Salesforce (CRM) -) shares surged higher in pre-market trading after the cloud-focused client software group posted stronger-than-expected second quarter earnings and boosted its full-year revenue guidance.
Salesforce said earnings for the three months ending in July, its fiscal second quarter rose 78% from last year to $2.12 per share, firmly topping Street forecasts of a $1.90 tally. Group revenues were also impressive, rising 11.4% to $8.6 billion, just ahead of analysts' estimates of an $8.53 billion top line.
Looking into the back half of the year, Salesforce said it sees revenues in the region of $34.7 billion to $34.8 billion, modestly higher than its May forecast, with operating margins improving to 30% from 28%. Current quarter revenues were forecast between $8.7 billion and $8.72 billion.

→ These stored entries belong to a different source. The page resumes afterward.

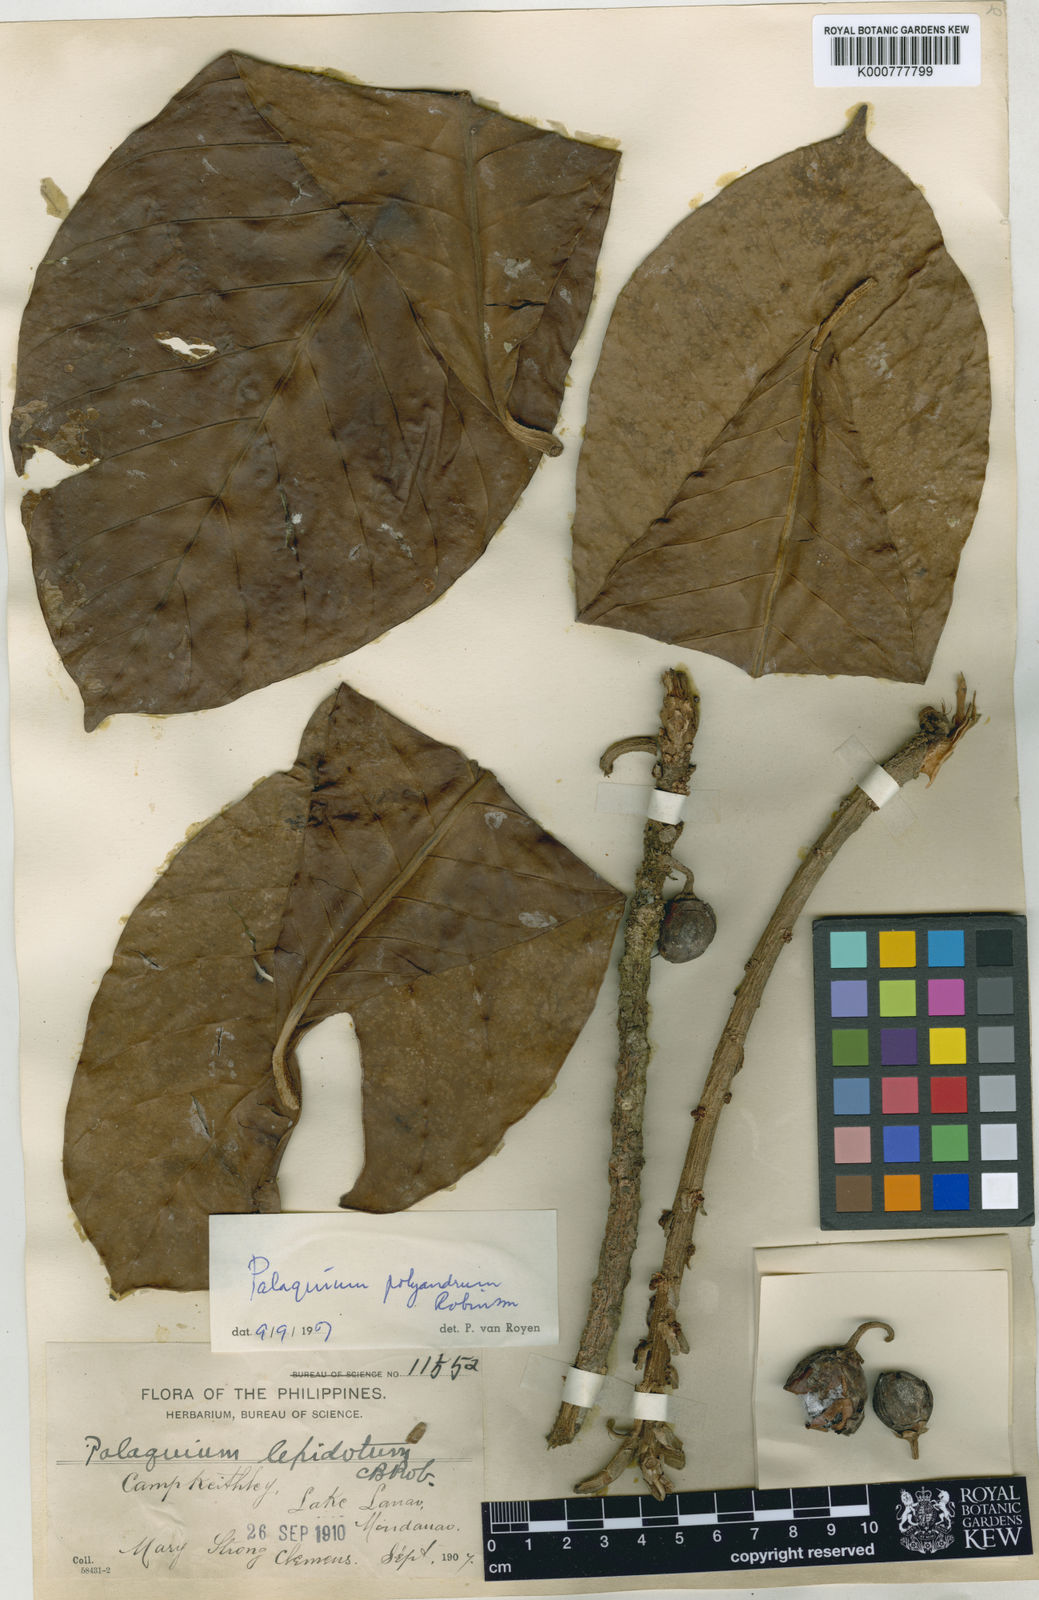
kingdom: Plantae
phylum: Tracheophyta
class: Magnoliopsida
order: Ericales
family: Sapotaceae
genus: Palaquium
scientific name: Palaquium polyandrum
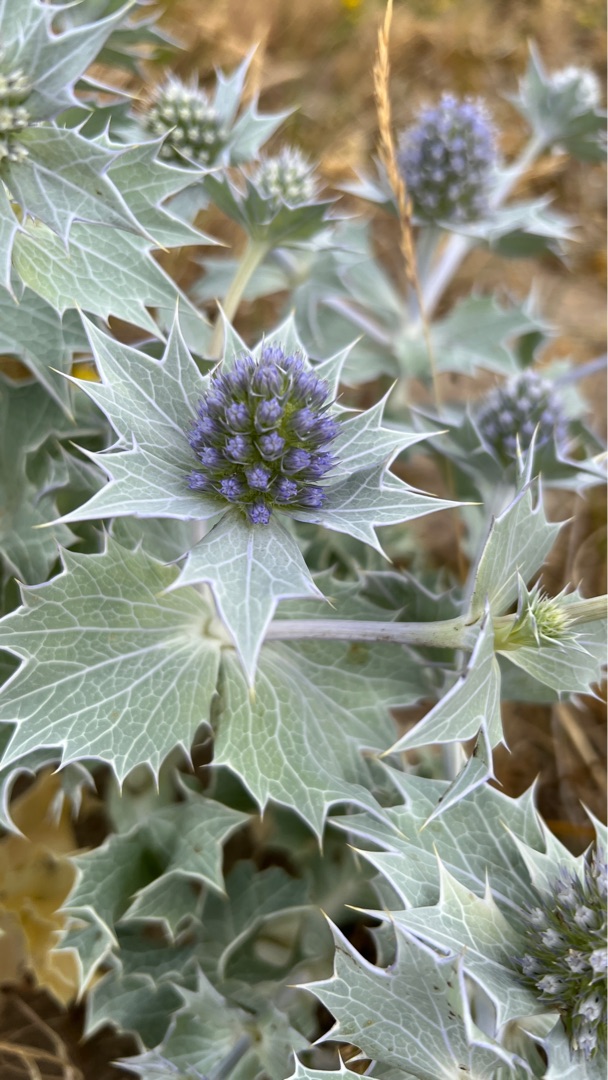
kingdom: Plantae
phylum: Tracheophyta
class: Magnoliopsida
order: Apiales
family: Apiaceae
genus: Eryngium
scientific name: Eryngium maritimum
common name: Strand-mandstro
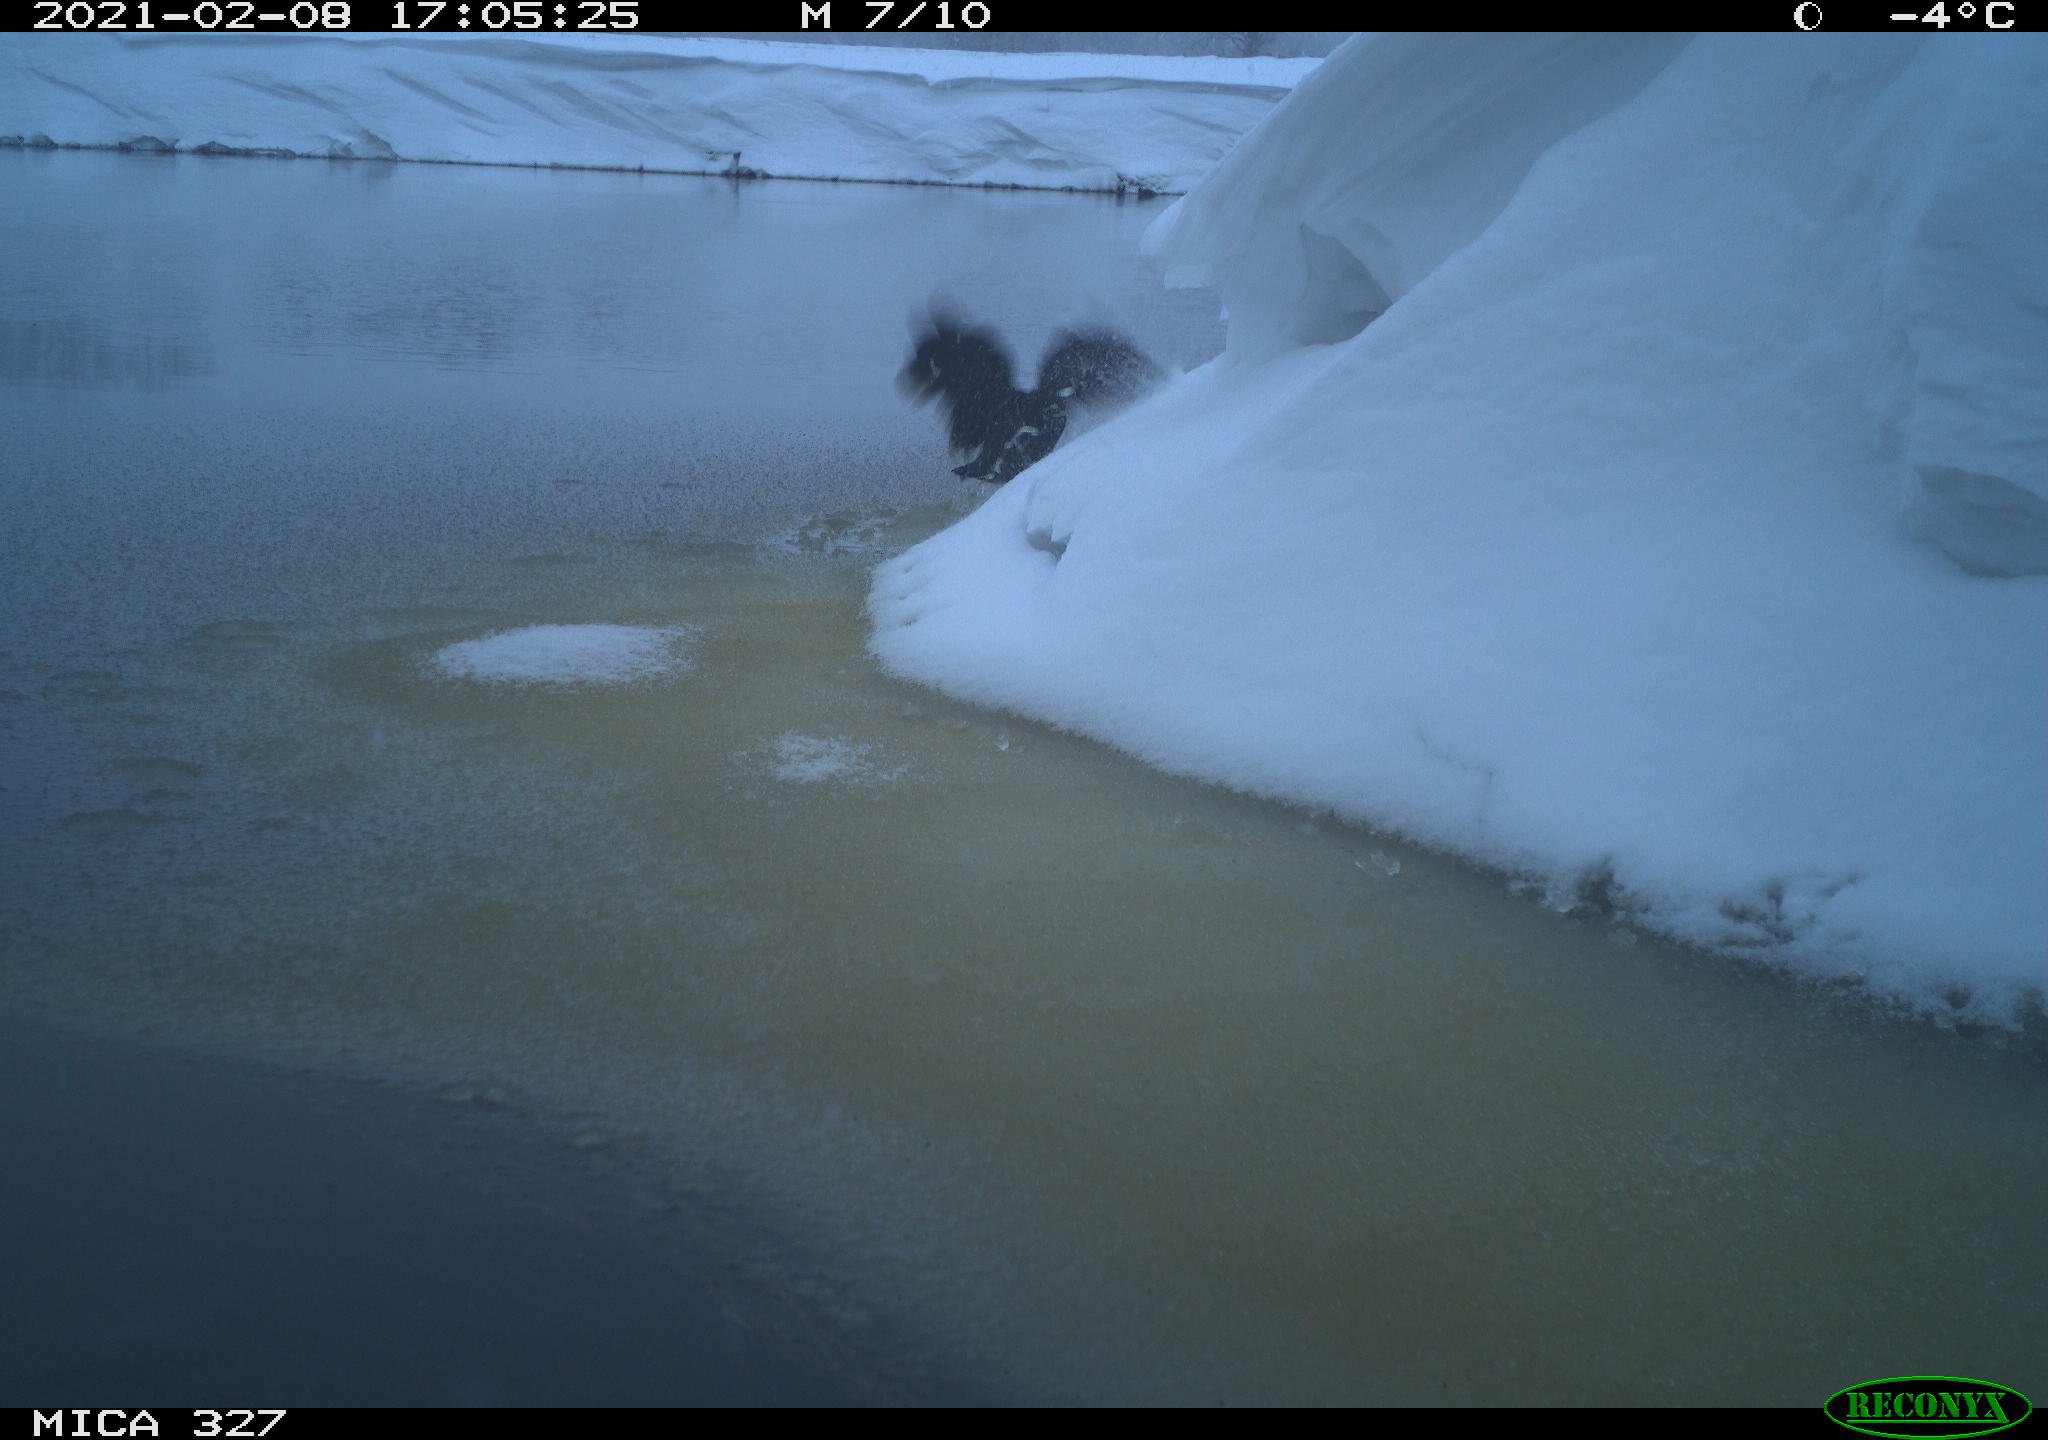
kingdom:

Salesforce also linked its upgraded revenue forecasts to its long-running investments in AI, which the group has devoted $20 billion in research and development over the past seven years.
"No CRM platform on the planet is better positioned than Salesforce," CEO Marc Benioff told investors on a conference call late Wednesday. "To use this amazing Salesforce and business data to fuel the AI-powered applications, because of this architecture, it's very easy for our customers to set up and just go."
"And our Data Cloud is so deeply integrated as part of this core metadata architecture, it's allowing our customers to quickly action all of their data from any source without the costly integration project necessary with stand-alone data warehouses and data lakes that they've been forced to buy," he added. "We're moving our customers from having islands of data to having a single source of truth for all of their data."
Salesforce shares, a Dow component, were marked 5.8% higher in pre-market trading to indicate an opening bell price of $227.45 each.